況且,他修【金德】,煉劍術,飛遁靈活,來去無蹤。
若是他不求殺敵,只是跟符離子耗著,對方也奈何不了自己。
「好!」
袁逍乾脆利落答應下來。
哪怕他清楚,符離子肯定還有別的護身法寶。
但對方有太淵長生符加持的情況下,這場鬥法本就難分勝負,不如博上一把!
符離子把那縷煙氣散去,收入長生符內,真君賜下的護身手段,平白浪費在這裡未免可惜。
他率先啟用太淵長生符,無非就是想讓袁逍知難而退。
哪怕對方道心堅凝,勢在必得,也能藉此另談條件,占據主導。
「袁道友請出手。」
符離子拿出一方白玉寶圭,懸在頭頂,緩緩開口道:「此物喚作養命一氣圭」,乃是中等法寶,只要是築基道法,皆可抵擋一次。
袁道友若覺得我占便宜,我大可以再換一件。
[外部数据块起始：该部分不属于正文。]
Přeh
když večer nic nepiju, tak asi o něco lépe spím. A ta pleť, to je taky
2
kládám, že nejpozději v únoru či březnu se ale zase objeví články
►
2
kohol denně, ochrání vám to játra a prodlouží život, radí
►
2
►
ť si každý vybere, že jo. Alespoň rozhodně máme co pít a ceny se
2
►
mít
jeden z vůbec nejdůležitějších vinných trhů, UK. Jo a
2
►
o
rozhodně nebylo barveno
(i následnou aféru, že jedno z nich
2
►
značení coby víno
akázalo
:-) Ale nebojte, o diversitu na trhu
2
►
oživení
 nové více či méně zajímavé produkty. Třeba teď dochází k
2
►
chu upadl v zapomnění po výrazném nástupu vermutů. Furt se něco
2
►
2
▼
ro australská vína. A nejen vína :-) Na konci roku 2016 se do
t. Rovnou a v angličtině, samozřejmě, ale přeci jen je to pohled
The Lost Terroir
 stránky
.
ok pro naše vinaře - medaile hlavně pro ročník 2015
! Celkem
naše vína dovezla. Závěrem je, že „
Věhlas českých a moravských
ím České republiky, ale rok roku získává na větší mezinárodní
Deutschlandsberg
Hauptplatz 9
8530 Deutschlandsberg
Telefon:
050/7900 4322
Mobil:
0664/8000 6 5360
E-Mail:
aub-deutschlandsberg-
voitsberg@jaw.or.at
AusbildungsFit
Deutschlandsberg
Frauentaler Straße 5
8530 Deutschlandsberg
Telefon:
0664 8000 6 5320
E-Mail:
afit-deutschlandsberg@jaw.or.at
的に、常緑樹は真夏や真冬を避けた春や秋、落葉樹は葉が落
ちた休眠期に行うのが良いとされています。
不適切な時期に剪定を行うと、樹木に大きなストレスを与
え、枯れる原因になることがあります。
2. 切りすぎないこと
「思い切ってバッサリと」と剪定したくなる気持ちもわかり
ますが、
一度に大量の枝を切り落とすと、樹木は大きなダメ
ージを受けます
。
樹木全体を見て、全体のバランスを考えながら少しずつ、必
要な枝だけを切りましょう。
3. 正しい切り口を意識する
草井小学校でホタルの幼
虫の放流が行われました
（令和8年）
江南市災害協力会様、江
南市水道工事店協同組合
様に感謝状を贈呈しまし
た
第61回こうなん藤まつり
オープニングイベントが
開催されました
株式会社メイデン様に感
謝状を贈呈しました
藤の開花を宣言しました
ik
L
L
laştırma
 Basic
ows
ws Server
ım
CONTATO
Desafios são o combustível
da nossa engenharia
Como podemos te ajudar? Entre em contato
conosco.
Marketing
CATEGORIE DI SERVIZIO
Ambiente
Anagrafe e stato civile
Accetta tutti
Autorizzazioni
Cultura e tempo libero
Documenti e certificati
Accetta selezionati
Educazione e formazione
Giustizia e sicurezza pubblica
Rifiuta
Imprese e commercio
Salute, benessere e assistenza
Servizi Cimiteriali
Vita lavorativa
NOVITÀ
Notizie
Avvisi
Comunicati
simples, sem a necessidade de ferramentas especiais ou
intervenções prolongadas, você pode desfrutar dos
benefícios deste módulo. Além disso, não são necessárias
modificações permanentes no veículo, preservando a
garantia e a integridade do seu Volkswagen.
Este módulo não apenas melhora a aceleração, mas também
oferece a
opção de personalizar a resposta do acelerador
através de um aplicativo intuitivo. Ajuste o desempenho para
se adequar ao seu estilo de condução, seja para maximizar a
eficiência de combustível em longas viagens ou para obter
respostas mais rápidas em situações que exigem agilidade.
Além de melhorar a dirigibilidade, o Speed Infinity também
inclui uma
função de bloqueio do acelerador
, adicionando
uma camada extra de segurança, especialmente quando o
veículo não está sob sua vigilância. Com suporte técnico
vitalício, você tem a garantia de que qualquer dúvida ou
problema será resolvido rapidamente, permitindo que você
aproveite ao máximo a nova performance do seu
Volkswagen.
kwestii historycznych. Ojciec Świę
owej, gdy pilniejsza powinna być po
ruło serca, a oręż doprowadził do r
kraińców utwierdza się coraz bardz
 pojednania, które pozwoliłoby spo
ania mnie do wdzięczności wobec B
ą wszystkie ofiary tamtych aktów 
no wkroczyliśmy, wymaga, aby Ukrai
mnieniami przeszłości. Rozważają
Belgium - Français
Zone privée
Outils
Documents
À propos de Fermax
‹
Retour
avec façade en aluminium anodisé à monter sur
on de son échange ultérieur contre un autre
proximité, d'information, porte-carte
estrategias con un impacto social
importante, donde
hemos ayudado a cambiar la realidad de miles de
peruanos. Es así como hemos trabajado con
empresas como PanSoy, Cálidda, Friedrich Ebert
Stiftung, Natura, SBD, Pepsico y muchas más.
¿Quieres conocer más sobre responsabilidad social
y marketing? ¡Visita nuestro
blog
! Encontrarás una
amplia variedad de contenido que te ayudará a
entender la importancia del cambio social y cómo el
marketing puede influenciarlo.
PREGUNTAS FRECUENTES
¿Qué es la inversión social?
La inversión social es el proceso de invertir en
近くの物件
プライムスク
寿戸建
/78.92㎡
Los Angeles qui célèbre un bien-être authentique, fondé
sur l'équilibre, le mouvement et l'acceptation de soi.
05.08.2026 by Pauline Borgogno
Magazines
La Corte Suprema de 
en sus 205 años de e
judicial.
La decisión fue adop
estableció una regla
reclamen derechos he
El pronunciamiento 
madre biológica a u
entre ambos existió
」
袁逍淡淡言道:「既然定下三招之約,符道友想如何抗禦都可以。」
說罷,腦後神華燦燦,化出一道橫貫百里的無匹劍芒!
雖然符離子剛才坦誠交底,稱白玉寶圭只能抵擋築基修士一次攻襲,無論虛實。
但他絲毫不節省法力,起手依舊十成殺招,免得被言語欺騙!
喀嚓!
劍芒斬落,那方白玉寶圭發出碎裂聲響,如同被砸碎的琉璃,頃刻炸成齏粉。
界外眾人瞧得心疼不已,尤其那些派字頭出身的練氣修士。
「想我族中老祖耗費數百載之功,也只得了一件下等法寶!」
「多寶真人的名號,真是名不虛傳,竟拿中等法寶當一次性之物!」
「可擋築基殺招的法寶,若能予我,便是為符真人效百年犬馬之勞也願意————」
一招過去,袁逍眸光凝定,對此結果毫不意外。
此舉本是稍作試探,再度掐訣,輕喝一聲,進涌而出的萬道金芒竟伸縮不定,好似吞吐磅礴靈機,醞釀一記絕殺!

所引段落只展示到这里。